The local accent is one part Pittsburgh and one part Taos, New Mexico -- seasoned with Naples and Palermo, and a faint whiff of Prague.
It's where people named Garcia talk about "youse guys."
The local speech patterns are referred to as "Pueblonics."
My dad was from Providence R.I. I always found it amusing that to him the ability to see laughter was about having a 'sensa Yuma'.
Living in AZ made that even funnier!
Don fergit to go the druckstewer to get yer Ma some flares anna card for Mother's Day, hon. Wrench the stems in the zinc. It's Froddy. So 9 day sway.

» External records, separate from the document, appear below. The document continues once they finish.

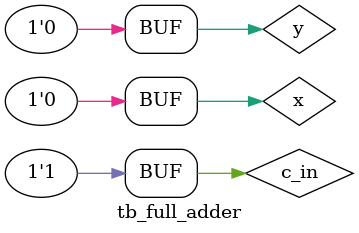
<source format=v>
`timescale 1ns/1ns
module tb_full_adder();
  reg x, y, c_in;
  wire s_out, c_out;
  
  full_adder u0(x, y, c_in, s_out, c_out);
  
  initial
  begin
    x = 0; y = 0; c_in = 0;
    #100; x = 0; y = 1; c_in = 0;
    #100; x = 1; y = 0; c_in = 0;
    #100; x = 1; y = 1; c_in = 0;
    #100; x = 0; y = 0; c_in = 1;
  end
endmodule
</source>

Yes, call information for central Massachusetts, and ask for a number in Worcester. They'll ask you if you want wuhstuh or woostuh. Your guess which is Wooster and which is Worcester.
Oh, I see someone already mentioned that in the other thread.
Heh. Accents. I'm born n' raised til 5th gr. in central Cali, Pleasanton in Alameda Co., then transplant to Cen. Md. Better half goes from Fall River Mass. to Iowa to Md., both of us speak pretty much mid-Atlantic Amuricun, but get her around da fambly, I'm teasing her about "pahkin' the cah in Havaad yahd". I spent a week down near Chattanooga for a friend's wedding back in the day, when we got home everybody wanted to know why I was speakin' Appalachian....ye is plural for y'all, right? O:-). JohninMd(help!)
i dunno about accents, but i do know that the last time i was through Louisville, KY that nowhere could we find grits or sweet tea. we were strangers in a strange land.
Many years ago my mother and a friend of hers were driving in England and got lost. They stopped and asked directions at a local store and were told to turn at the sign for "New Munsley". My mother carefully repeated it back and was assured that she had it right.
They proceeded to get more lost until they realized that "New Munsley" was spelled "No Man's Heath".
One time I was out for supper, at the chinese restaurant, and the owner, upon finding out where I worked, (large airfreight company) asked me "Are you pirate?" I asked what he meant, and he replied "Pirate, you fry prane?"
I guess it's true what they say sometimes things are funny because their true.
So, you air pirate, then?
Anon's name is probably Terry.
As for the story, Tam starts ... I was expecting a different ending more like when I see a letter like that in one of my magazines.
Hmmmm... My grandmother lived there, & we always went to Wistah".
Wistah for culture, Woostah for fun. Easiest way to remembah.